It’s hard being number two. But that is precisely what Ondigital,
with its launch of digital terrestrial television this week, has to live
with. It has clambered into the media ring to slug it out with Sky, and
there is no sure-fire way of knowing how it will all end.
By any standards Ondigital’s initial marketing campaign is going
relatively well, with the sponsored Bond movies on ITV, a rash of on-air
mentions on commercial radio and a press campaign designed to explain
the basics that you don’t need a dish, just an aerial.
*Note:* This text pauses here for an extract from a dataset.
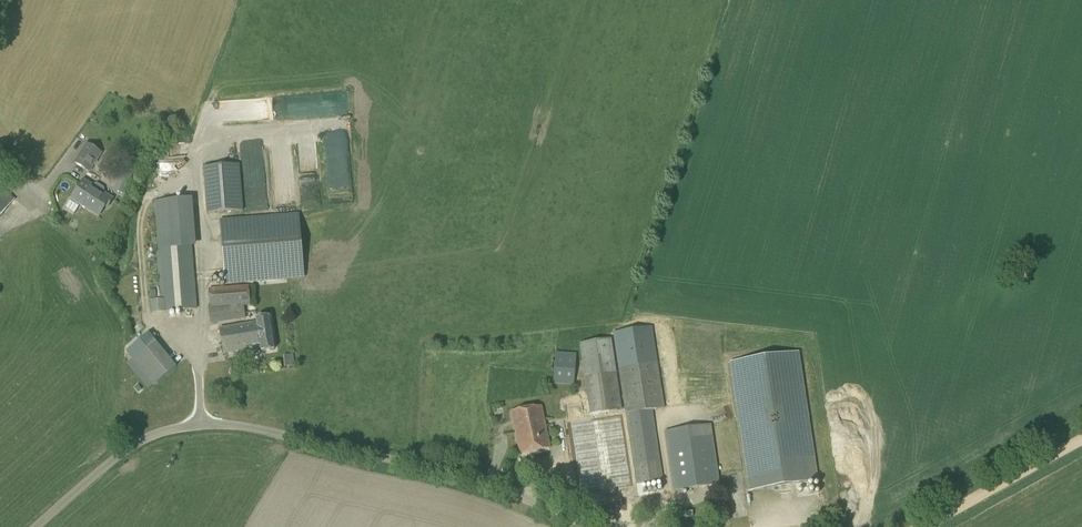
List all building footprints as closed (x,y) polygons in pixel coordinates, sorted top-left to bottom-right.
[(89,172),(101,154),(87,145),(75,163),(89,172)] [(193,146),(183,146),(183,158),(192,158),(193,146)] [(158,166),(169,166),(170,157),(159,157),(158,166)] [(129,158),(115,191),(123,194),(137,161),(129,158)] [(207,213),(244,211),(240,165),(203,167),(207,213)] [(91,186),(83,181),(72,199),(99,217),(106,206),(108,208),(113,200),(104,194),(104,188),(97,183),(91,186)] [(15,200),(0,188),(0,218),(15,200)] [(197,310),(192,249),(196,249),(192,198),(154,201),(158,250),(156,250),(160,300),(156,300),(155,290),(150,291),(152,314),(197,310)] [(225,285),(305,279),(300,213),(220,220),(225,285)] [(211,324),(245,319),(244,307),(251,306),(249,286),(209,289),(210,308),(209,308),(211,324)] [(221,341),(272,333),(269,317),(256,319),(257,323),(219,329),(221,341)] [(272,333),(221,341),(223,353),(261,347),(262,352),(274,350),(272,333)] [(149,379),(176,363),(159,335),(132,351),(149,379)] [(175,336),(165,343),(170,349),(179,342),(175,336)] [(598,465),(616,462),(609,412),(621,410),(611,339),(580,343),(598,465)] [(573,386),(576,354),(555,352),(552,384),(573,386)] [(799,352),(730,363),(749,491),(818,481),(799,352)] [(637,483),(663,479),(654,422),(652,410),(664,408),(657,362),(619,368),(637,483)] [(228,369),(235,374),(239,368),(231,363),(228,369)] [(516,434),(546,427),(541,406),(512,413),(516,434)] [(675,491),(719,484),(709,425),(665,432),(675,491)] [(546,427),(516,434),(521,454),(551,448),(546,427)] [(593,504),(619,500),(616,474),(589,478),(593,504)] [(623,515),(624,505),(617,504),(616,514),(623,515)]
Given the tepid reaction of newspapers, which exhausted their editorial
firepower and readers’ patience on the launch of SkyDigital six weeks
earlier, Ondigital needs a high octane blast-off, an uninhibited hard
sell, for fear no one will notice.
High street retailers such as Dixons are being generally supportive,
with informative ads, even though only 70,000-80,000 receivers are
likely to be available by Christmas. Ondigital has even mothballed a
glitzy launch party (SkyDigital’s at Battersea Power Station generated a
lot of negative copy) for the promise of a big bash, if and when one
million households are signed up: all very sensible. Given the hectic
ten-month launch preparations it’s been through, this is a sign it is
there for the long haul.
But if Ondigital is to succeed, it has to force its way into the core of
British life and it has to become the friendly ITV-backed multi-channel
operator, offering the best deal. The simple ’plug in and play’ gateway
to more manageable choice can only survive by converting a big portion
of the 18 million homes who have been unconvinced by Sky and cable.
The problem is that Sky is already there: for the past eight years it
has been ferociously building its brand, as the purveyor of
multi-channel television on two fronts, providing channels, and
distributing them directly.
Sky has upstaged Astra, the satellite system it depends on and canny
media operators like Disney. It is already up there, in recognition
terms, with ITV and the BBC.
It has made many mistakes, been too aggressive, sneakily raising its
prices through announcements in the small print of contracts, produced a
backlash over pay-per-view boxing.But Sky has revamped its image after
research showing how much even loyal customers dislike its greedy
ways.
By changing focus and repricing its channel packages so that its
cheapest tier, at pounds 6.99 costs less than Ondigital, it is clearly
stoking up new interest in satellite.
Neither side is supposed to produce knocking copy under Independent
Television Commission rules, which makes the scramble for positive
editorial, and scams to do down your opponent through the back door all
that more attractive.
I’m braced for quite a nasty PR battle.